Prosecutors Oppose DNA Testing For Inmate . . . DNA Tests Then Link Different Man To Murder
Published 1, December 5, 2013 Constitutional Law , Criminal law , Society 30 Comments
Peterson was given life without parole for a horrible murder and rape of Geraldine Montgomery, 68, who was killed in her Kalkaska, Michigan home. Someone broke into her home, beat her, raped her, and then stuffed her into a trunk of her running Buick where she died of asphyxiation.
The two samples only yielded one that could be fully analyzed. When the DNA did not match Peterson, the police then changed their theory and said that he had a partner. Police said that the other sample must be his. His lawyers fought to get the samples retested and finally a new prosecutor agreed, to his credit. It turns out that it could be analyzed and the DNA was not Peterson’s but that of Jason Ryan, 35 (left above).
The other striking aspect of the case is that Peterson was convicted with the use of a jailhouse snitch — a notoriously unreliable form of evidence used by prosecutors when they lack direct evidence. These snitches have been routinely found to lie for benefits dangled out by prosecutors like favored treatment in jail or recommendations for sentence reductions. Since Peterson was mentally ill, it is not surprising that he failed a polygraph. He was then subject to intensive interrogations where police convinced him that he had murdered the woman.
Despite the new evidence, State police 1st Lt. John Card insisted that the case should not be viewed as undermining the credibility of the investigation or the evidence: “There is nothing that they have come across that suggests the innocence of Mr. Peterson.”
Notably, Ryan, then 18, provided a DNA sample but it was never tested after he passed a polygraph. It appears the the polygraphers in the area were equally incompetent.
News accounts say that DNA testing was done on two samples from the murder scene and used to clear six suspects.

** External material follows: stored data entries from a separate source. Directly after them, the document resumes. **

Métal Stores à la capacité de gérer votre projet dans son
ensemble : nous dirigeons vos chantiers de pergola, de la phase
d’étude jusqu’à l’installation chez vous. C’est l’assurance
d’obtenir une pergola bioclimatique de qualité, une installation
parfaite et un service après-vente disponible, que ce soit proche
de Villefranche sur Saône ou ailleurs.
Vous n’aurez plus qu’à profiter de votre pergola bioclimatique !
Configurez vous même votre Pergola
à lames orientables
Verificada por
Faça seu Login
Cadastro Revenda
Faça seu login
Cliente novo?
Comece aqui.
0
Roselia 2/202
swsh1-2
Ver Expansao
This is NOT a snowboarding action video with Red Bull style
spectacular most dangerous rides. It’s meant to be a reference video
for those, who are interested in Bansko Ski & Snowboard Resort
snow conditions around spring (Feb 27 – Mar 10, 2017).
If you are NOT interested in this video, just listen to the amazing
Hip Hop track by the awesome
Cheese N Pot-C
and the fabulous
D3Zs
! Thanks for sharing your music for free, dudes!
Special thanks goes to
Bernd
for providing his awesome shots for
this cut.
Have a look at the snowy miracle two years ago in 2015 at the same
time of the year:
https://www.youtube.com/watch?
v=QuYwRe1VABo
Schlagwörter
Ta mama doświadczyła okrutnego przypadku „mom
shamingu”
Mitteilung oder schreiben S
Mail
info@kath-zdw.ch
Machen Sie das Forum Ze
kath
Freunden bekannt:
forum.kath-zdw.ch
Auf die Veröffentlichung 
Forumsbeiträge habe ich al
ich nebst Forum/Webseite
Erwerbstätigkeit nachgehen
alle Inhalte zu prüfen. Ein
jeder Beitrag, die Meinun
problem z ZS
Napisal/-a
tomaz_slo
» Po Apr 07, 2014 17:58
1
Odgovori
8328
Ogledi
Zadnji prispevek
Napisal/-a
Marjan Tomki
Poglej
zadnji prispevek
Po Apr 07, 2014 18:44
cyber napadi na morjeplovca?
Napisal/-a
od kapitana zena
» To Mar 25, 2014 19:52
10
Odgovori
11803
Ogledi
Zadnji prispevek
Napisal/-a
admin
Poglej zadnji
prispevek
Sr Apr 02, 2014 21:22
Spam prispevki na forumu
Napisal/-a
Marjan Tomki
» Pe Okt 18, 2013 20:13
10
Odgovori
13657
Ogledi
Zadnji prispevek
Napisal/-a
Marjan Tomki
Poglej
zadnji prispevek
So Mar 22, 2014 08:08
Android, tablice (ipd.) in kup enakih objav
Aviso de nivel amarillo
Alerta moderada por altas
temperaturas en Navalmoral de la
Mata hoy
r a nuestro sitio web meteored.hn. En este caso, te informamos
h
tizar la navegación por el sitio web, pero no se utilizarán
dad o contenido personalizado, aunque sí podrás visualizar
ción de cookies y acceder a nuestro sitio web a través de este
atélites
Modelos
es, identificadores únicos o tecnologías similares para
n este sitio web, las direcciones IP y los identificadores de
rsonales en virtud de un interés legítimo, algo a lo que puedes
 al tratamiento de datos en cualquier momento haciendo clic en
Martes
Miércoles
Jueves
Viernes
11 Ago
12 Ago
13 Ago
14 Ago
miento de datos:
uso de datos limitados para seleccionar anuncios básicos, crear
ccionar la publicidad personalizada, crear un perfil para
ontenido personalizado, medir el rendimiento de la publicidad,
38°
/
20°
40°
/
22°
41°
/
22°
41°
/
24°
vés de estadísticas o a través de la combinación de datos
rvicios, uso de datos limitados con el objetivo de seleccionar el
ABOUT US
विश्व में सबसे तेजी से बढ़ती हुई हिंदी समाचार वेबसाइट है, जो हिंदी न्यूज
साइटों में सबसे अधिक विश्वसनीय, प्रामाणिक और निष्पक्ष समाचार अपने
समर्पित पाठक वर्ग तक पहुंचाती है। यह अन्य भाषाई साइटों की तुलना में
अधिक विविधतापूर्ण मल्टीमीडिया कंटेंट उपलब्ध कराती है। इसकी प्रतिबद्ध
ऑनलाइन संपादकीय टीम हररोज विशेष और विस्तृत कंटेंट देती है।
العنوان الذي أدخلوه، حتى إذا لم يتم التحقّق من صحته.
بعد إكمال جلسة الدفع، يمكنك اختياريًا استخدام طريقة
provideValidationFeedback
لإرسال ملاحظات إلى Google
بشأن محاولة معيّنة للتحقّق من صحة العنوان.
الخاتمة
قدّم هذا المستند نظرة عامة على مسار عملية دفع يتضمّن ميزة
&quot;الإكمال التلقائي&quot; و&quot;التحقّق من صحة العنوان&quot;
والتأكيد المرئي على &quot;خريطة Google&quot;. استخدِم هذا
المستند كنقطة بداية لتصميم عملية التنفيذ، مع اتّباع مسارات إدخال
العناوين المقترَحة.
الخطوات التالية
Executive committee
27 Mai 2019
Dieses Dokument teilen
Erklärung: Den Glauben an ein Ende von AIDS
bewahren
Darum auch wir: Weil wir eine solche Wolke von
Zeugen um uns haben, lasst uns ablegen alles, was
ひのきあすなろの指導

As courts address Peterson’s continued incarceration, the public should focus on the prior conduct of prosecutors and police in the area. First as a matter of principle, prosecutors who oppose DNA testing as a general policy should be viewed violating their oath to seek justice. Time and time again, inmates have been cleared after years of obstruction by prosecutors. Even if one pushes aside the question of simple justice, there is the conflict of interest in prosecutors opposing tests that might show that they convicted an innocent man. Yet, even judges have been shown to be obstructive in cases seeking testing where an innocent man was ultimately found incarcerated. The Peterson case demonstrates why all states should require such testing to be available in all felony cases post-conviction.
Second, the use of a polygraph on a mentally ill man seems designed for coercive rather than investigatory purposes. I have handled FBI cases where it was admitted that test were done to pressure suspects (even when they were done in conditions that an experienced lawyer or polygrapher would instantly see as unreliable and unprofessional).
Finally, the case now shows little evidence against Peterson except an inadmissible polygraph and his interrogation statements that he later recanted. While police say that he knew details of the crime scene, the court would have to look closely at the record. Police often record only portions of interrogations that they want on tape and there are past cases where information was slowly introduced in such interrogations by detectives rather than the suspect.
The police and prosecutors are holding the line on their new theory of a two-man crime with one who seems to have left no forensic evidence at the scene (police suggested that fingerprints were wiped down at the scene). They may have as many questions to answer as they do to ask in the coming weeks.